York: Published by Wilson, Spence and Mawman, [n.d., 1795?]. Later edition, probably pirated, of a book originally published in 1756. There were many reprints of this work, but all are rare. The present edition is cited in five locations, three in the U.K., and two in California (the Huntington Library and UCLA). Engraved title-page, three engraved plates. Title-page very soiled. A decent copy of a scarce book. Modern marbled wrappers. Twelvemo, in sixes. [2], 360 pp. (Item ID: 15637)

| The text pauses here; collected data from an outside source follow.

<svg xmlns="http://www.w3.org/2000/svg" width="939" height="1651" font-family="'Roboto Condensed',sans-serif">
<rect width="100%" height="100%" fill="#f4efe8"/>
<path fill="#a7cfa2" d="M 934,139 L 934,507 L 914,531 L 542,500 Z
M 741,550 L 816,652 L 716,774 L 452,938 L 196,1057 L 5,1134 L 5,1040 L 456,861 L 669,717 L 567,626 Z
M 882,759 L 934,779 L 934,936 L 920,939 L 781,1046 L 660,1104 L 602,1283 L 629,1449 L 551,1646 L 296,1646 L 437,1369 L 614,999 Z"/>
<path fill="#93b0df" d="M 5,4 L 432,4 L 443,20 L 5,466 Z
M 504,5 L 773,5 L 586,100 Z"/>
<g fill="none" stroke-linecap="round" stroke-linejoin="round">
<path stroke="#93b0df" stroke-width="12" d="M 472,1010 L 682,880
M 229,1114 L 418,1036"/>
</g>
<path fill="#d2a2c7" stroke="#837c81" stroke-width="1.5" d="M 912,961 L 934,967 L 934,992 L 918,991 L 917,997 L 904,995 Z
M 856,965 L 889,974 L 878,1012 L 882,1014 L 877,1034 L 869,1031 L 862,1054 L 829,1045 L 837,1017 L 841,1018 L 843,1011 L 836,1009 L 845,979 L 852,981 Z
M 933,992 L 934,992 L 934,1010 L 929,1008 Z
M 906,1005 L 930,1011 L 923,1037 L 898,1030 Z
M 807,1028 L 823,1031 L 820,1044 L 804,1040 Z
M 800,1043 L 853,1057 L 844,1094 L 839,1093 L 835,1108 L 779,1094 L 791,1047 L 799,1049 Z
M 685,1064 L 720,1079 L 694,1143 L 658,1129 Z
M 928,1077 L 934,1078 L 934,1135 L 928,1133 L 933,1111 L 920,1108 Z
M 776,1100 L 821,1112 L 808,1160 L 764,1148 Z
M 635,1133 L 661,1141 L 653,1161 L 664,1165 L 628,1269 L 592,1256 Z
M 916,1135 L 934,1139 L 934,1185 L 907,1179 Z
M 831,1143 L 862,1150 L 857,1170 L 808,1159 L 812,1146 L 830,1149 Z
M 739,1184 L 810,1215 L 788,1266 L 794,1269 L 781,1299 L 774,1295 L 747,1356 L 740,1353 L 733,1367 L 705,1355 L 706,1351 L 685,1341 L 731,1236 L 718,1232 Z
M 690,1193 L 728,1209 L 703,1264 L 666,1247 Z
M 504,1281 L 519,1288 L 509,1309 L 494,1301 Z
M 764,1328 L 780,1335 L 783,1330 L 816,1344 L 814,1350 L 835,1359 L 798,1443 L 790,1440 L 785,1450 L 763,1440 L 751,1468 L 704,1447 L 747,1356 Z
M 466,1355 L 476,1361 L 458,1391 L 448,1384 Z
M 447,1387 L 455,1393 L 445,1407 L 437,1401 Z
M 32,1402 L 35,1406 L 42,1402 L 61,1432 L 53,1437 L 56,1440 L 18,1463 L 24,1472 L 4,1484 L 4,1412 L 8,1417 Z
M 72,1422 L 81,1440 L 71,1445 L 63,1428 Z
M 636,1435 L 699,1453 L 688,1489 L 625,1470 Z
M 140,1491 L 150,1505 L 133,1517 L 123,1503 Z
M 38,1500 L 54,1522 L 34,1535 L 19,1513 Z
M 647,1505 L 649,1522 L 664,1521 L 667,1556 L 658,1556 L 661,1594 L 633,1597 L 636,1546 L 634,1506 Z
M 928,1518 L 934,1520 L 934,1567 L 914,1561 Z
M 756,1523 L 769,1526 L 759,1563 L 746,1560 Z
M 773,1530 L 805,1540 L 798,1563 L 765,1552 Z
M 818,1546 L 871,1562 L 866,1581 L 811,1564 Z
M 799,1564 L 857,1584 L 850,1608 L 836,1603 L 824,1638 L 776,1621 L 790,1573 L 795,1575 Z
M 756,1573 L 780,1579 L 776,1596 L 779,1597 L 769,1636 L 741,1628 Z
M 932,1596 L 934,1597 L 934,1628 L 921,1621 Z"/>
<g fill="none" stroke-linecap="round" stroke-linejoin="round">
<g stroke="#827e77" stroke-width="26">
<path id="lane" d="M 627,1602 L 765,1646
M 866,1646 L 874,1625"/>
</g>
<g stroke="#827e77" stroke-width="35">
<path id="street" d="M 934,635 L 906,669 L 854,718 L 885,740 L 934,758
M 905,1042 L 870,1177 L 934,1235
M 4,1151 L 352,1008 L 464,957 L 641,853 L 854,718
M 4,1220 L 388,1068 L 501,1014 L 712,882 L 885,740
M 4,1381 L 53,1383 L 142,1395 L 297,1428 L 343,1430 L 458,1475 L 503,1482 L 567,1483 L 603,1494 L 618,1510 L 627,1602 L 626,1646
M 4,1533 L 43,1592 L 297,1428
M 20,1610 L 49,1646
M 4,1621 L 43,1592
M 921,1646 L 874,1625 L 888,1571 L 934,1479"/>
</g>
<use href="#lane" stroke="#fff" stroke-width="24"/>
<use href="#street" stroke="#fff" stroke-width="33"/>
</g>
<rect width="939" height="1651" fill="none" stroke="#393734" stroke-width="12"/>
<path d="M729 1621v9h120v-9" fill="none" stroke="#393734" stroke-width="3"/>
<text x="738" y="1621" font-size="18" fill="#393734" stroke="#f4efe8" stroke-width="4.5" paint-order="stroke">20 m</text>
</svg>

Anne Fisher (1719-1778), the wife of Newcastle printer Thomas Slack and the mother of nine daughters, wrote a number of books on education. She “was no mere compiler; she wrote as an experienced educator. Her comments on the teaching of English grammar in the preface of her New Grammar continue to be pertinent and there is a modern ring, too, to her remark, in the introduction to her Pleasing Instructor, that: ‘An austere or learned pedant has sometimes whipped Latin, Greek, &c. into a lad, whose very disgust to it increased, perhaps, with the Acquisition thereof; but it is a manifest absurdity to maintain or imagine that anyone can be awed into a Love of learning’ (quoted in Oxford DNB). Fisher continues to lament the state of women’s education, believing that “a young lady should be taught to think, reflect, and form a taste of life in.”